With this occupation, we have one main demand to make of the governance of our university: the assumption of political responsibility in recognizing incidents of harassment and discrimination within the university and the effective taking charge of their management by involving us and recognizing a leading role in responding to these forms of violence.

We expect that in light of the 55 cases of complaint last year and the many more that are still being invisibilitized, as the current management does not make us feel safe to expose ourselves, the university will make itself available to listen to us and reason with us on how to deal with this. The CUG is not enough, the trusted advisor is insufficient, "censorship" is not an adequate response to faculty harassment, as in the case of the cultural heritage lecturer who came to light a few days ago, we do not need stopgap answers, and we do not need proposals that come from above and do not listen to our real needs. We want UniPd to turn off the spotlight on the false rhetoric of inclusion and cede sovereignty and prominence to the grassroots and independent experiences that hundreds of students are processing. We want listening, self-criticism and provision on the part of the university. 

This occupation is not the last one and it’s definitely not the end, it is only a first step, because if nothing changes, as we promised: we will take everything.

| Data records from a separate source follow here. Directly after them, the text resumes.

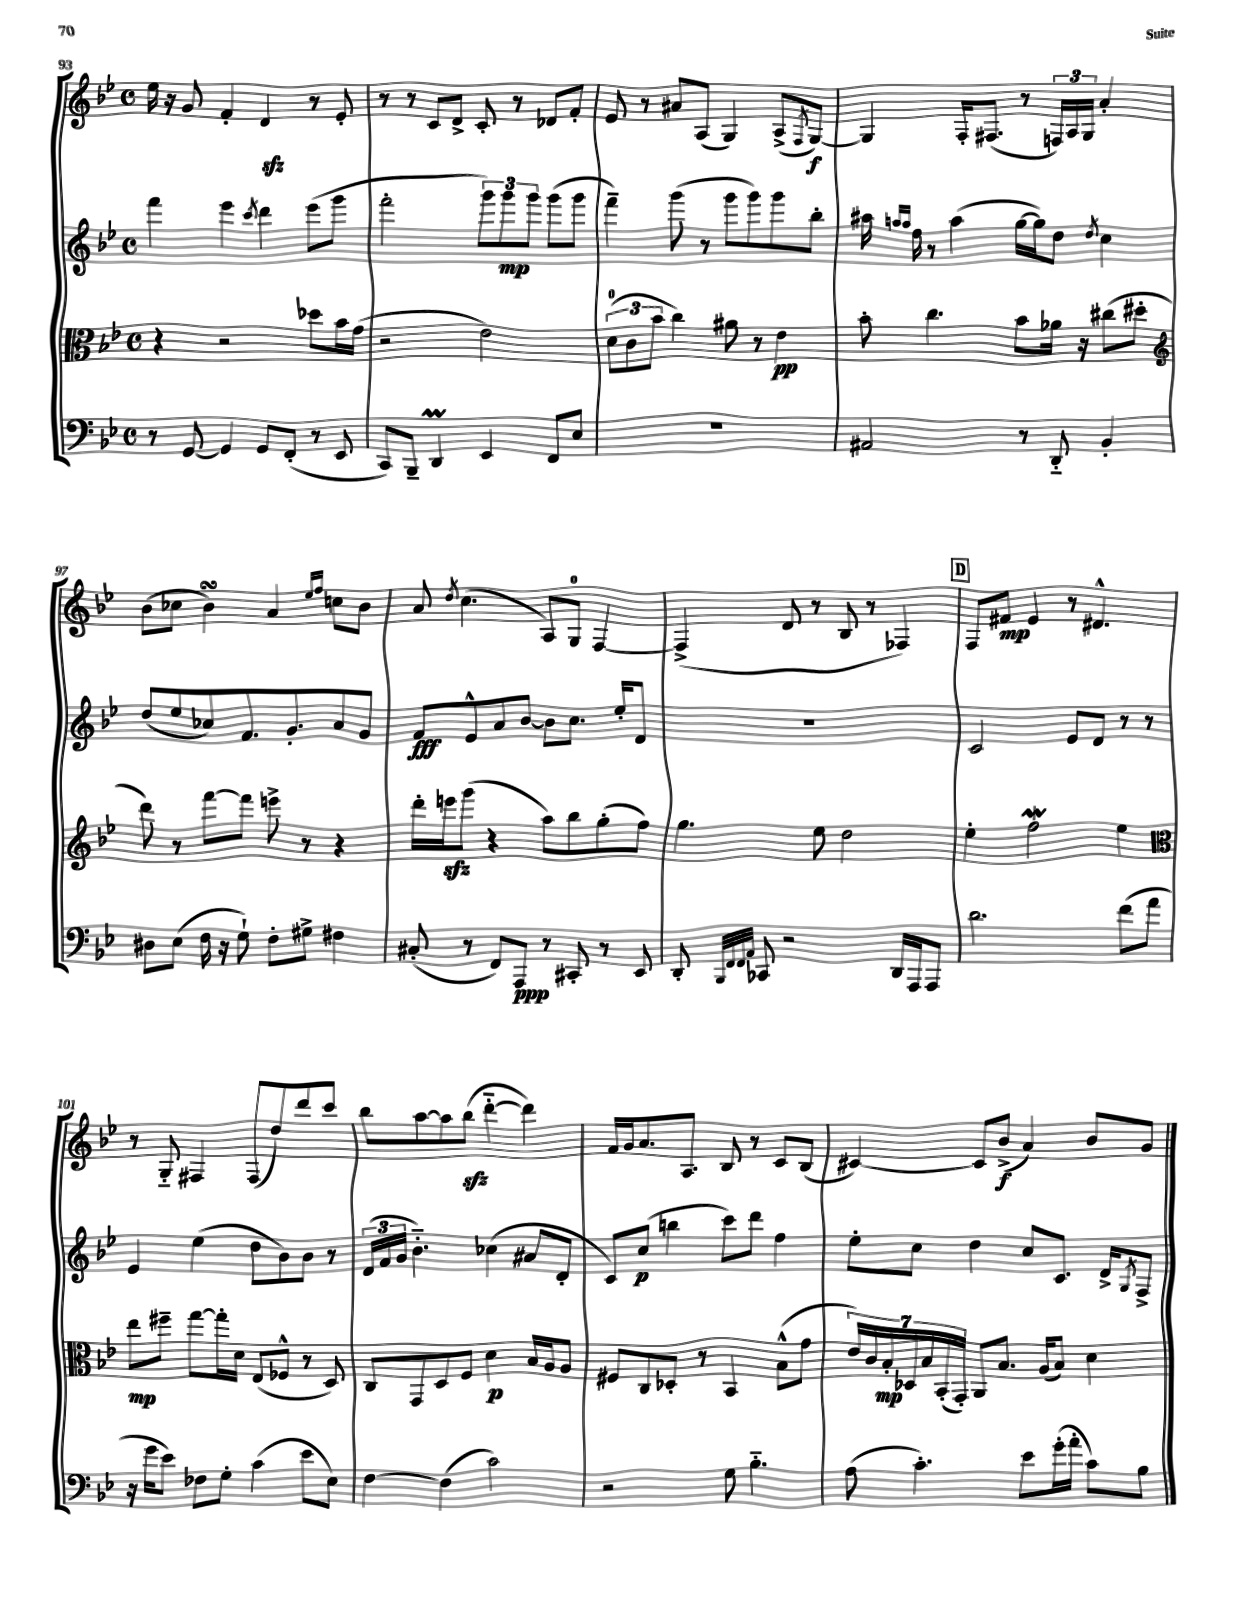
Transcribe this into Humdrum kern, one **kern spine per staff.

**kern	**kern	**kern	**kern
*staff4	*staff3	*staff2	*staff1
*clefF4	*clefC3	*clefG2	*clefG2
*k[b-e-]	*k[b-e-]	*k[b-e-]	*k[b-e-]
*M4/4	*M4/4	*M4/4	*M4/4
*met(c)	*met(c)	*met(c)	*met(c)
8r	4r	4fff	16ee-
.	.	.	16r
[8GG	.	.	8g
4GG]	2r	4eee-	4f'
.	.	8qccc	.
8GG	.	4ddd	4d
(8FF'	.	.	.
8r	8dd-	(8eee-	8r
8EE-	16b-	8ggg	8e-'
.	(16g	.	.
=	=	=	=
8CC)	2r	2fff'	8r
8BBB-~	.	.	8r
4DD	.	.	8c
.	.	.	8d^
4EE-	2e-)	12ggg)	8c'
.	.	12ggg	.
.	.	.	8r
.	.	12ggg	.
8FF	.	(8ggg	8d-
8E-	.	8ggg	8f'
=	=	=	=
1r	(12d	4fff~)	8e-
.	12c	.	.
.	.	.	8r
.	12b-	.	.
.	4cc)	(8ggg	8a#
.	.	8r	(8A
.	8a#	8ggg	4G)
.	8r	8ggg)	.
.	4e-	8ggg	(8A^
.	.	.	8qF
.	.	8bb-'	[8G)
=	=	=	=
2AA#	8b-'	16aa#	4G]
.	.	16qqaa	.
.	.	16qqaa	.
.	.	16ff	.
.	4.cc	8r	.
.	.	(4aa	16F'
.	.	.	(8.F#
8r	8b-	[16gg	8r
.	.	16gg])	.
8DD'~	16a-	8dd	24F)
.	.	.	24A
.	16r	.	.
.	.	.	24G
.	.	8qdd	.
4BB-'	(8cc#	4cc	4a'
.	8dd#'	.	.
=	=	=	=
*	*clefG2	*	*
8D#	8ddd)	(8dd	(8b-
(8E-	8r	8ee-	8cc-
16F	[8fff	8cc-)	4b-)
16r	.	.	.
8G`)	8fff]	8.f	.
8F'	8eee^	.	4a
.	.	8.g'	.
8G#^	8r	.	.
.	.	.	16qqee-
.	.	.	16qqff
4F#	4r	8a	8cc
.	.	8g	8b-
=	=	=	=
(8C#'	16ddd'	8f	8a
.	16eee	.	.
.	.	.	8qdd
8r	(8ggg	8e-^^	(4.cc
8FF)	4r	8a	.
8AAA	.	[8b-	.
8r	8aa)	8b-]	8A)
8CC#'	8bb-	8.cc	8G
8r	(8gg'	.	[4F
.	.	16ee-'	.
8EE-	8ff)	8d	.
=	=	=	=
8DD'	4.gg	1r	(4F^]
32qqBBB-	.	.	.
32qqFF	.	.	.
32qqFF	.	.	.
32qqAA	.	.	.
8CC-	.	.	.
2r	.	.	8d
.	8ee-	.	8r
.	2dd	.	8B-
.	.	.	8r
16DD	.	.	4F-)
16AAA	.	.	.
8AAA	.	.	.
=	=	=	=
2.d	4ee-'	2c	8F
.	.	.	8f#
.	2ff	.	4e-
.	.	8e-	8r
.	.	8d	4.d#^^
(8f	4ee-	8r	.
8a	.	8r	.
=	=	=	=
*	*clefC3	*	*
16r	8ee-	4e-	8r
16g	.	.	.
8e-)	8ff#~	.	8G'~
8F-	[8gg	(4ee-	4F#
8G'	16gg']	.	.
.	16d	.	.
(4c	(8E-	8dd	(8F#
.	8F-^^	8b-)	8dd)
8e-	8r	8b-	8ddd
8E-)	8D)	8r	8ccc
=	=	=	=
[4F	8C	(24d	8bb-
.	.	24f	.
.	.	24g	.
.	8GG	4.b-'~)	[8aa
(4F]	8D	.	8aa]
.	8F	.	(8bb-
2c)	4d	(4cc-	[4ddd'~
.	16B-	8a#	4ddd])
.	16A	.	.
.	8A	8d'	.
=	=	=	=
2r	8F#	8c)	16f
.	.	.	16g
.	8C	(8cc	8.a
.	8D-'	4bb	.
.	.	.	8.A
.	8r	.	.
8G	4BB-	8ccc)	8B-
4.B-'~	.	8ddd	8r
.	(8B-^^	4ff	8c
.	8g	.	(8B-
=	=	=	=
(8A	28e-)	8ee-'	[4c#)
.	28c	.	.
.	28B-'	.	.
.	28D-	.	.
4.c')	.	8cc	.
.	28B-	.	.
.	(28BB-'	.	.
.	28GG')	.	.
.	8AA	4dd	8c#]
.	8.B-	.	(8b-^
8e-	.	8cc	4a)
.	(16A	.	.
(16g'	8B-)	8.c	.
16a'	.	.	.
8c)	4d	.	8b-
.	.	16d^	.
.	.	8qG	.
8B-	.	8F^	8g
==	==	==	==
*-	*-	*-	*-
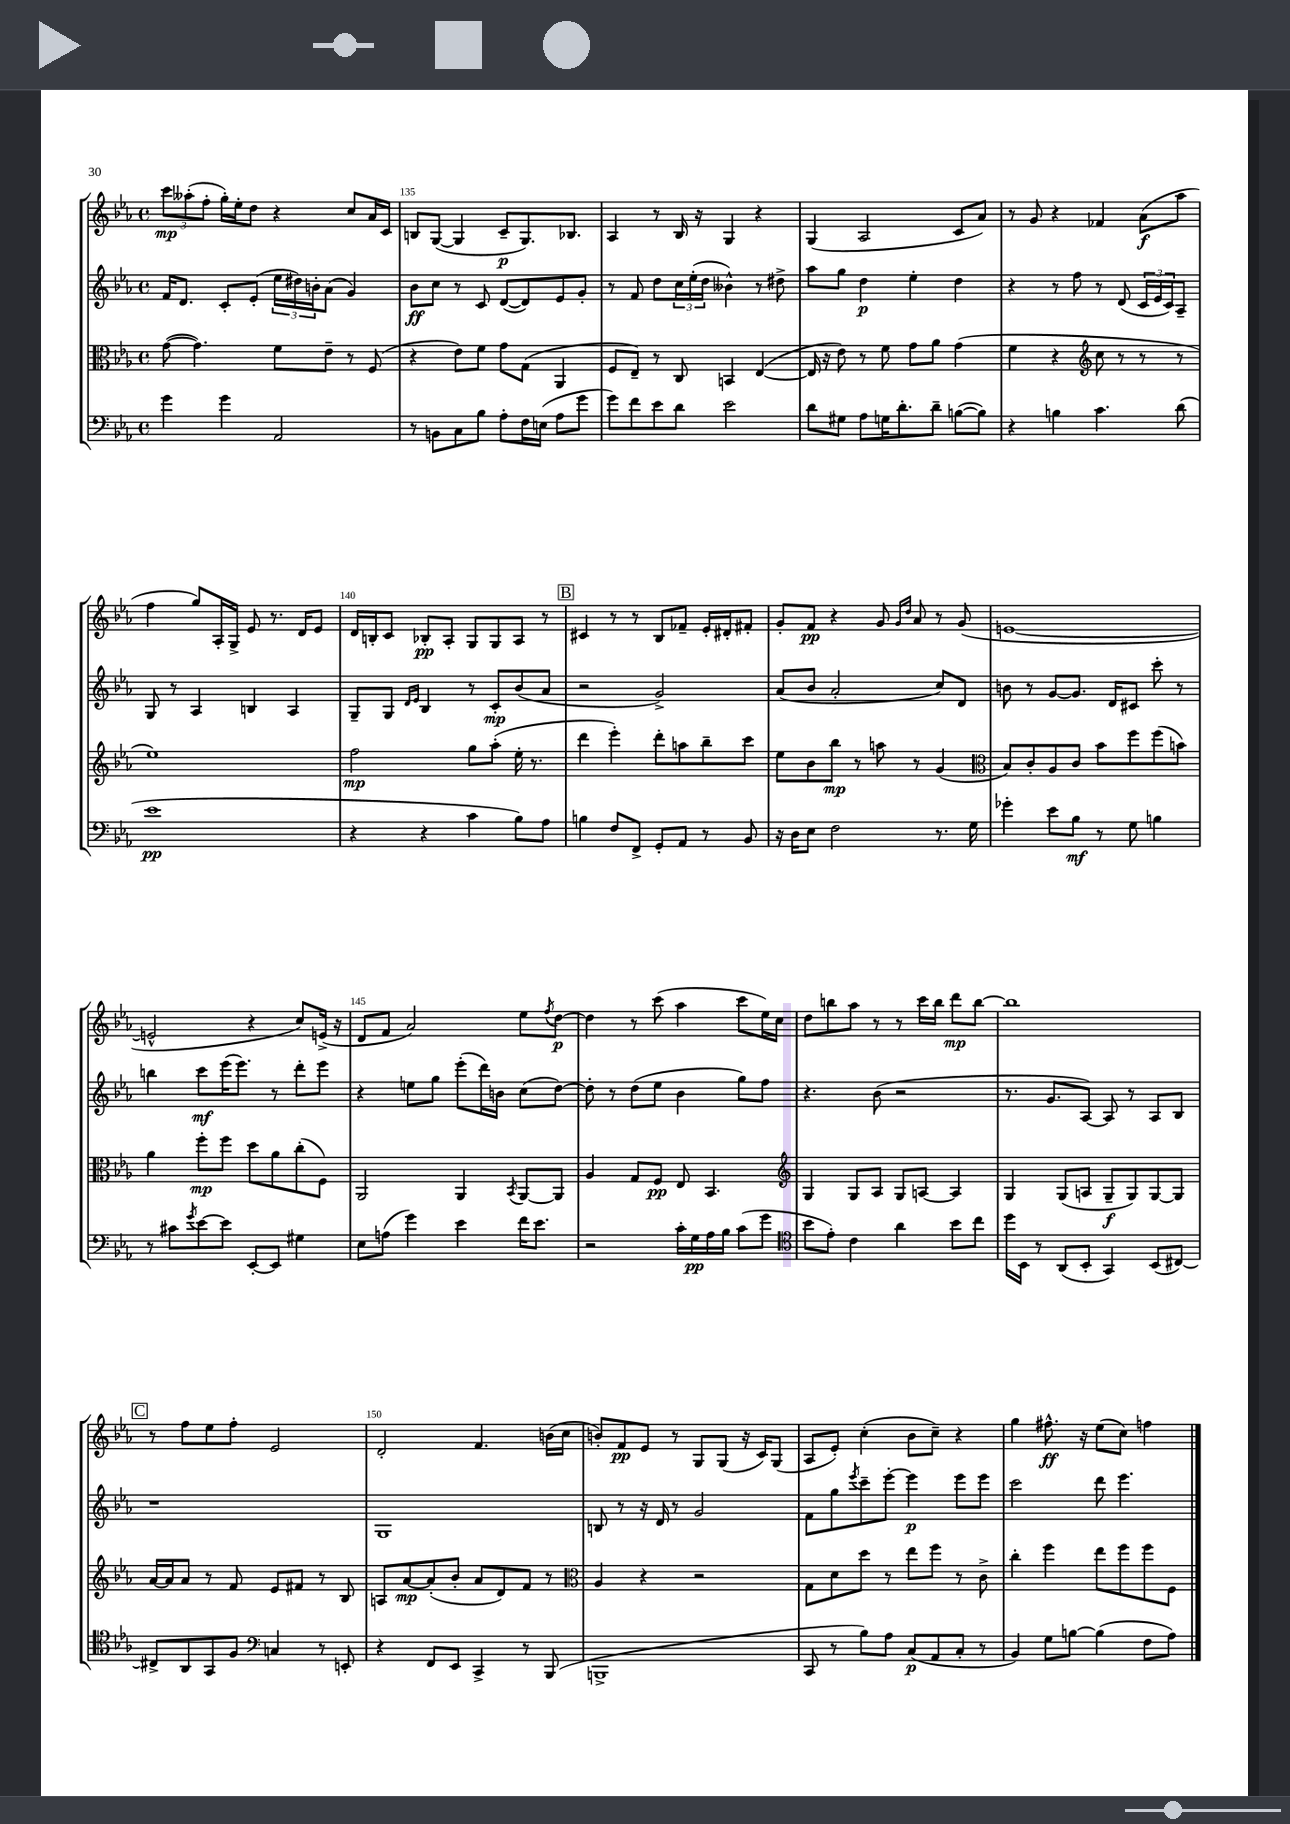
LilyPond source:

<<
\new StaffGroup <<
\new Staff = "s0" {
    \clef treble \key ees \major \defaultTimeSignature \time 4/4
    \tuplet 3/2 { c'''8\mp aeses''8-.( f''8-. } g''16-.) ees''16-. d''8 r4 c''8 aes'16 c'16 |
    b8 g8~( g4 c'8--\p g8.) bes8. |
    aes4 r8 bes16 r16 g4 r4 |
    g4( aes2 c'8 aes'8) |
    r8 g'8 r4 fes'4 aes'8\f( aes''8 |
    f''4 g''8) aes16-. g16-> ees'8 r8. d'16 ees'8 |
    d'16 b16-. c'8 bes8-.\pp aes8-. g8 g8 aes8 r8 |
    \mark \markup { \box "B" } cis'4 r8 r8 bes8 fes'8-- ees'16-. dis'16-. fis'8-. |
    g'8-. f'8\pp r4 g'8 \grace { g'16 d''16 } aes'8 r8 g'8( |
    e'1~ |
    e'2-^ r4 c''8) e'16->( r16 |
    d'8 f'8 aes'2) ees''8 \acciaccatura { f''8 } d''8~\p |
    d''4 r8 c'''8( aes''4 c'''8 ees''16) c''16 |
    d''8 b''8 aes''8 r8 r8 c'''16 b''16 d'''8\mp b''8~ |
    b''1 |
    \mark \markup { \box "C" } r8 f''8 ees''8 f''8-. ees'2 |
    d'2-. f'4. b'16( c''16 |
    b'8-.) f'8\pp ees'8 r8 g8 g8( r16 c'16) g8( |
    aes8 ees'8-.) c''4-.( bes'8 c''8--) r4 |
    g''4 fis''8.-^\ff r16 ees''8( c''8) f''4 \bar "|." |
}
\new Staff = "s1" {
    \clef treble \key ees \major \defaultTimeSignature \time 4/4
    f'16 d'8. c'8-. ees'8-.( \tuplet 3/2 { ees''16 dis''16) b'16-. } aes'8( g'4) |
    bes'8\ff c''8 r8 c'8 d'8~( d'8) ees'8 g'8-. |
    r8 f'8 d''8 \tuplet 3/2 { c''16 ees''16-.( d''16 } beses'4-^) r8 dis''8-> |
    aes''8 g''8 d''4\p ees''4-. d''4 |
    r4 r8 f''8 r8 d'8( \tuplet 3/2 { c'16 ees'16 c'16) } aes8-- |
    g8 r8 aes4 b4 aes4 |
    g8-- g8 \grace { d'16 ees'16 } bes4 r8 c'8-.\mp bes'8( aes'8 |
    \mark \markup { \box "B" } r2 g'2->) |
    aes'8( bes'8 aes'2-. c''8) d'8 |
    b'8 r8 g'8~ g'8. d'16 cis'8 c'''8-. r8 |
    b''4 c'''8\mf ees'''16( ees'''8.) r8 d'''8-. ees'''8 |
    r4 e''8 g''8 ees'''8-.( d'''16) b'16 c''8( d''8~) |
    d''8-. r8 d''8( ees''8 bes'4 g''8) f''8 |
    r4. bes'8( r2 |
    r8. g'8. aes8~) aes8 r8 aes8 bes8 |
    \mark \markup { \box "C" } r1 |
    g1 |
    b8 r8 r16 d'16 r8 g'2 |
    f'8 g''8 \acciaccatura { ees'''8 } c'''8-- ees'''8~-. ees'''4\p ees'''8 ees'''8 |
    c'''2 d'''8 ees'''4. \bar "|." |
}
\new Staff = "s2" {
    \clef alto \key ees \major \defaultTimeSignature \time 4/4
    g'8~( g'4.) f'8 ees'8-- r8 f8( |
    r4 ees'8) f'8 g'8 g8( aes,4 |
    f8 ees8--) r8 c8 b,4 ees4~( |
    ees16 r16 ees'8) r8 f'8 g'8 aes'8 g'4( |
    f'4 r4 \clef treble c''8 r8 r8 r8 |
    ees''1) |
    f''2\mp g''8 aes''8-.( ees''16-. r8. |
    \mark \markup { \box "B" } d'''4 ees'''4-.) d'''8-. a''8 bes''8-- c'''8 |
    ees''8 bes'8 bes''8\mp r8 a''8 r8 g'4( |
    \clef alto bes8) c'8-. aes8 c'8 bes'8 f''8 f''8( b'8) |
    aes'4 f''8-.\mp f''8 d''8 aes'8 c''8-.( f8) |
    aes,2 aes,4 \acciaccatura { bes,8 } aes,8~ aes,8 |
    aes4 g8 f8\pp ees8 bes,4. |
    \clef treble g4 g8 aes8 g8 a8~ a4 |
    g4 g8( a8 g8--\f g8) g8~ g8 |
    \mark \markup { \box "C" } aes'16~ aes'16 aes'8 r8 f'8 ees'8 fis'8 r8 bes8 |
    a8 aes'8~\mp aes'8-.( bes'8-. aes'8 d'8) f'8 r8 |
    \clef alto aes4 r4 r2 |
    g8 d'8 d''8 r8 ees''8 f''8 r8 c'8-> |
    c''4-. f''4 ees''8 f''8 f''8 f8 \bar "|." |
}
\new Staff = "s3" {
    \clef bass \key ees \major \defaultTimeSignature \time 4/4
    g'4 g'4 aes,2 |
    r8 b,8 c8 bes8 aes8-. f16 e16( aes8 g'8 |
    g'8) f'8 ees'8 d'8 ees'2 |
    d'8 gis8 aes8 g16 d'8.-. d'8-- b8~( b8) |
    r4 b4 c'4. d'8( |
    ees'1\pp |
    r4 r4 c'4 bes8) aes8 |
    \mark \markup { \box "B" } b4 f8 f,8-> g,8-. aes,8 r8 bes,8 |
    r16 d16 ees8 f2 r8. g16 |
    ges'4-. ees'8 bes8\mf r8 g8 b4 |
    r8 cis'8 \acciaccatura { g'8 } ees'8~ ees'8 ees,8~-. ees,8 gis4 |
    ees8 a8( g'4) ees'4 f'16 ees'8. |
    r2 c'16-. g16\pp aes16 bes16 c'8( g'8 |
    \clef tenor bes'8 ees'8-.) c'4 aes'4 bes'8 c''8 |
    d''16 bes,16 r8 aes,8( bes,8-. g,4) bes,8( cis8~) |
    \mark \markup { \box "C" } cis8-> aes,8 g,8 f8 \clef bass c4 r8 e,8-. |
    r4 f,8 ees,8 c,4-> r8 bes,,8( |
    b,,1-> |
    c,8 r8 bes8) aes8 c8\p( aes,8 c8-. r8 |
    bes,4) g8 b8~ b4( f8 aes8) \bar "|." |
}
>>
>>
\layout { \context { \Score currentBarNumber = #134 \override BarNumber.break-visibility = ##(#f #t #t) barNumberVisibility = #(every-nth-bar-number-visible 5) } }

This occupation wants to be a space as open as possible to confrontation, criticism, and different sensibilities. Above all, we want it to be as safe a space as possible, where safety is not done by the police, but by building relationships with each other and if necessary collective self-defense practices. Even if you have never come to an assembly, this space is yours too, always prioritizing collective care, respect and listening to each other. We want to create spaces of sisterhood and organizing, every new idea is viable, every horizon is attainable, if we get together to build it!